The outstanding margin purchases in the Shanghai and Shenzhen markets totalled 1.9 trillion yuan (HK$2.37 trillion) on May 7, said a CCB International report. This compares with the 1.6 trillion yuan of margin debt in April and is more than two-and-a-half times the figure six months ago.

The Hang Seng Index closed 1.12 per cent lower at 27,407.18 points while the H-share index fell 1.48 per cent to 13,973 points.

The turnover in the Hong Kong market was HK$138.84 billion. Northbound turnover of the Shanghai-Hong Kong Stock Connect was 6.86 billion yuan, while southbound was HK$5.21 billion.

Fosun International was the most heavily traded stock in Hong Kong, with a turnover of HK$11.36 billion.

From April 30 to May 6, Hong Kong equity funds saw inflows of US$94 million, compared to more than US$400 million a few weeks ago, CCB said.

Ben Kwong Man-bun, a director of KGI Asia, said the divergent movement of the Hang Seng and Shanghai Composite indices was due to the dominance of retail investors in the mainland Chinese markets and that of foreign institutional players in the Hong Kong market.

"China benefits from easing monetary conditions. Liquidity is ample. So investor sentiment is buoyant," Kwong said.

China's interbank repo rates slid to their lowest level since 2012, reflecting abundant liquidity in the market, CCB said.

Cuts in the benchmark deposit and lending rates took effect in mainland China on Monday, with many analysts expecting more easing measures by Beijing to prop up the slowing economy.

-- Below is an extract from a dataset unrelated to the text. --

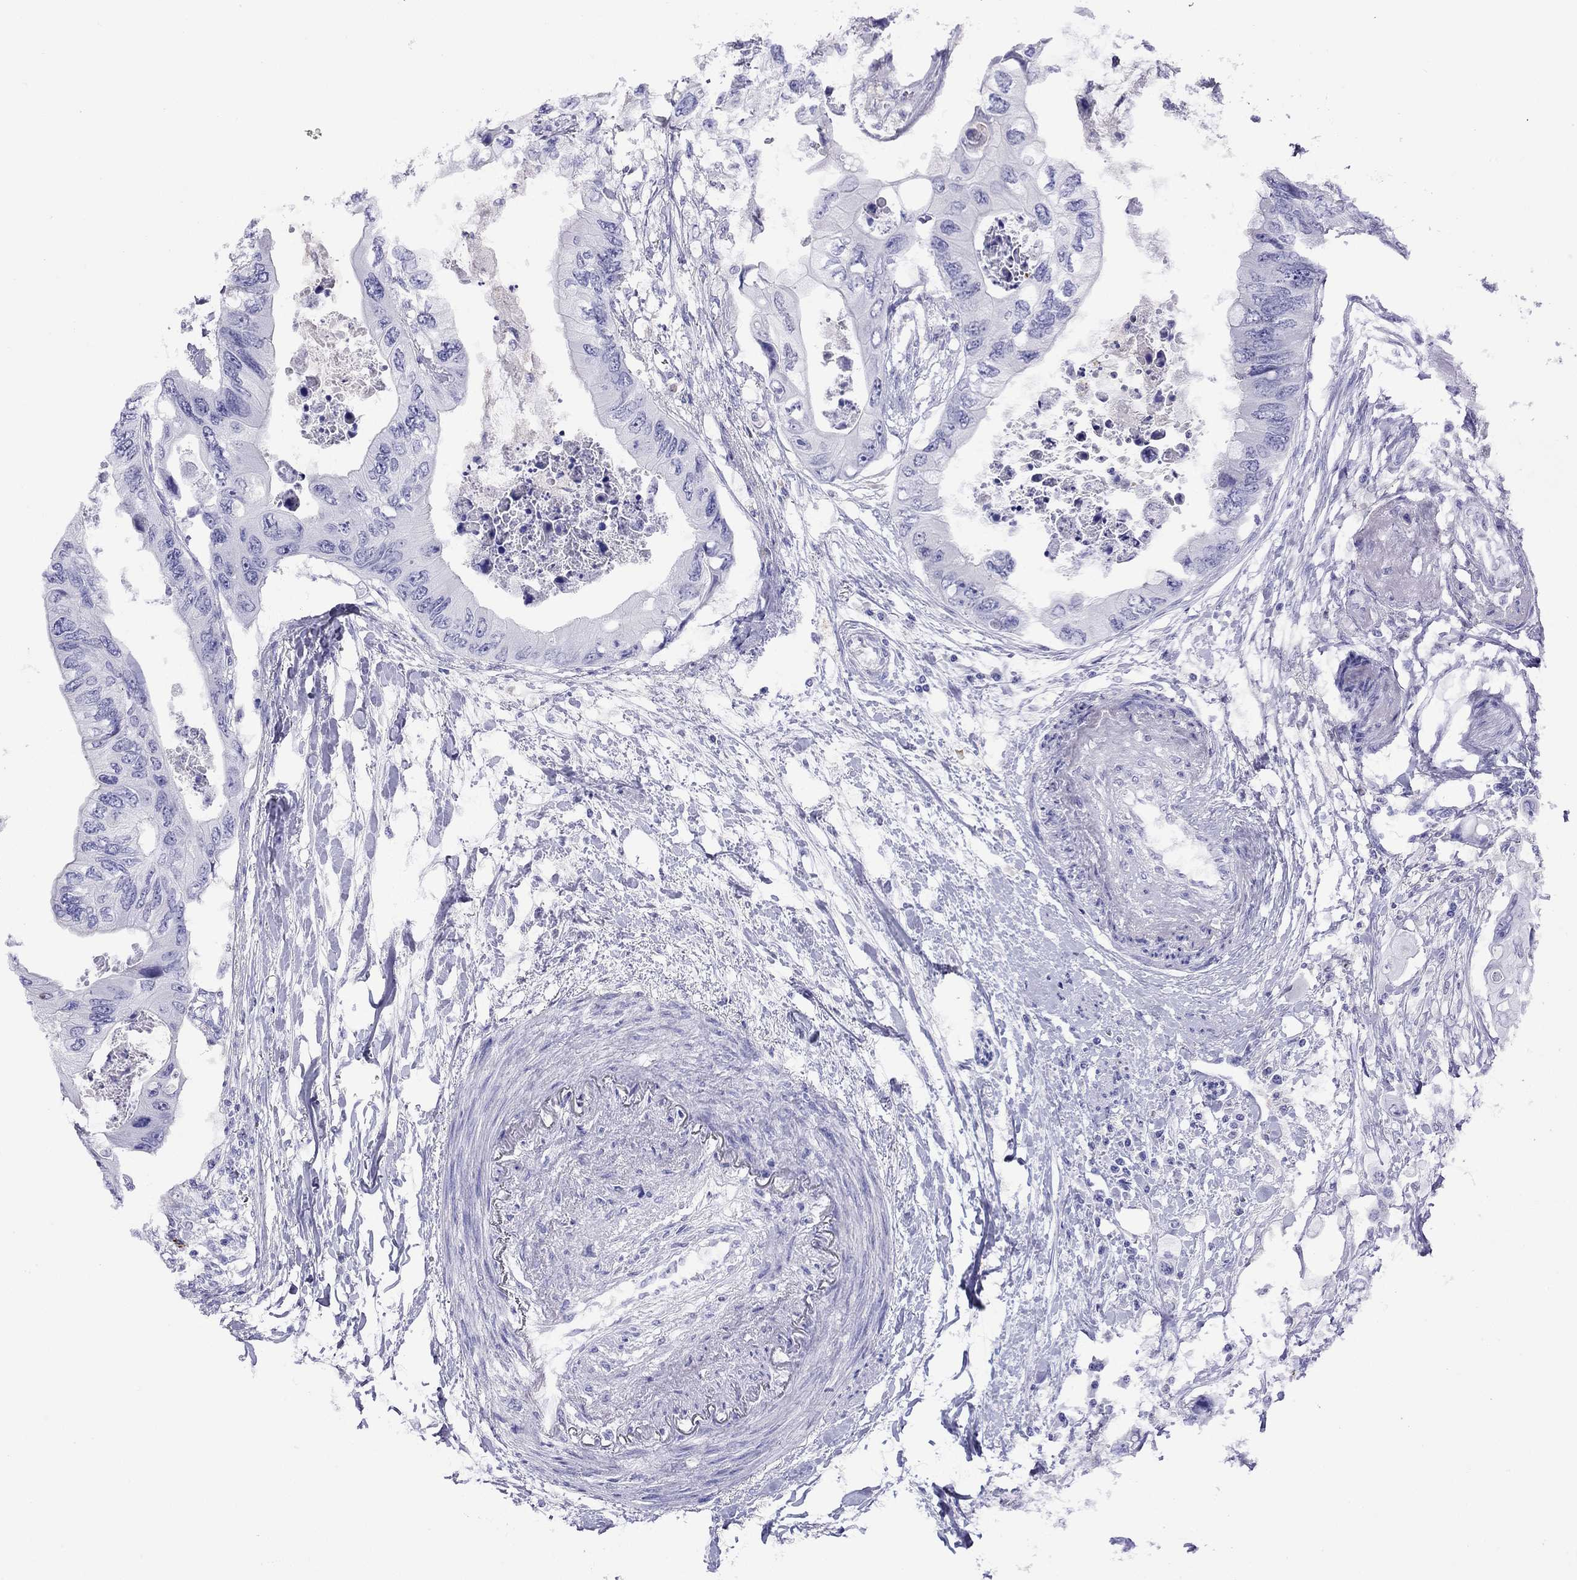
{"staining": {"intensity": "negative", "quantity": "none", "location": "none"}, "tissue": "colorectal cancer", "cell_type": "Tumor cells", "image_type": "cancer", "snomed": [{"axis": "morphology", "description": "Adenocarcinoma, NOS"}, {"axis": "topography", "description": "Rectum"}], "caption": "Photomicrograph shows no protein positivity in tumor cells of colorectal adenocarcinoma tissue.", "gene": "SLC30A8", "patient": {"sex": "male", "age": 63}}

"In Hong Kong, it is more the foreign institutional investors, but they focus on fundamentals rather than momentum trading," Kwong said. "The fund flow into Hong Kong is less favourable than before. Value-based investors don't want to jump into the Hong Kong market now."

Hong Kong's slide followed the slump in international markets. European stocks fell for the first time in four days as euro zone government bonds declined and investors watched developments in Greek bailout talks. The S&P 500 was down nearly 0.5 per cent.

The international bond sell-off was also affecting Hong Kong stocks, Kwong said.

US government bonds suffered their worst sell-off in more than two months on Monday.